Graham Flynn, Anenta’s Managing Director, explains: “Anenta has already saved the NHS £3.2m in the last four years on existing contracts across 19 CCGs. If the business model we have deployed were to be adopted as standard by the NHS, savings of 10 times this figure could realistically be expected in a similar time frame.”


Unnecessarily complicated procurement and contract management processes lie at the heart of the issue. The challenges are summed up: 


Poor specification

Anenta’s analysis of waste management contracts across the NHS has highlighted a serious disconnect between those responsible for procuring waste management contracts and their understanding of the NHS’s waste management requirements.


Contracts are therefore incorrectly specified from the start and the result is that many Trusts are paying for waste management services which are either not fit for purpose financially, or do not deliver the specific requirements including innovative efficiencies, adding further strain to an already stressed system.


Correct specification of waste management contracts equates to improved operational efficiency and is a real alternative to cuts which impact directly on front line services.


Limitations of procurement framework

The provision of high value services where contracts are greater in value than £118,133pa are subject to a Supply, Services and Design Contract standard framework. This framework works against the very thing it is designed to secure – best value for the Trust.


Typically the public sector issues standard and out-dated specifications resulting in recycled tender responses being returned. These out-dated responses therefore do not take into account any new industry efficiencies as they do not form part of the specification.
************
=== WORK INSTRUCTIONS ===
Reproduce the section of the NHS waste contracts text that opens with the words containing "Unnecessarily complicated procurement" and closes with "waste management requirements.", swapping "disconnect" for "mismatch".

=== DATASET EXCERPT ===
************
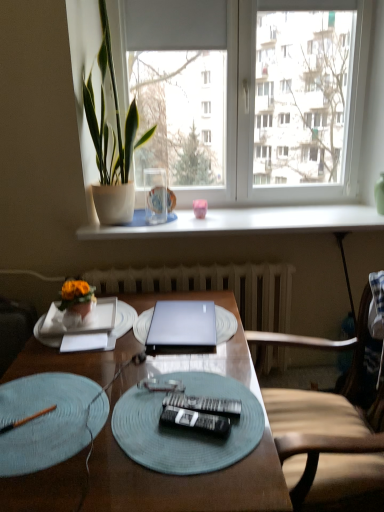
Where is `free space between silver metallic laptop at center and black plastic remote control at center, marked as the second remote control in a back-to-front arrangement`? free space between silver metallic laptop at center and black plastic remote control at center, marked as the second remote control in a back-to-front arrangement is located at coordinates (190, 374).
************
=== SOLUTION FOR THIS EXERCISE ===
Unnecessarily complicated procurement and contract management processes lie at the heart of the issue. The challenges are summed up: 


Poor specification

Anenta’s analysis of waste management contracts across the NHS has highlighted a serious mismatch between those responsible for procuring waste management contracts and their understanding of the NHS’s waste management requirements.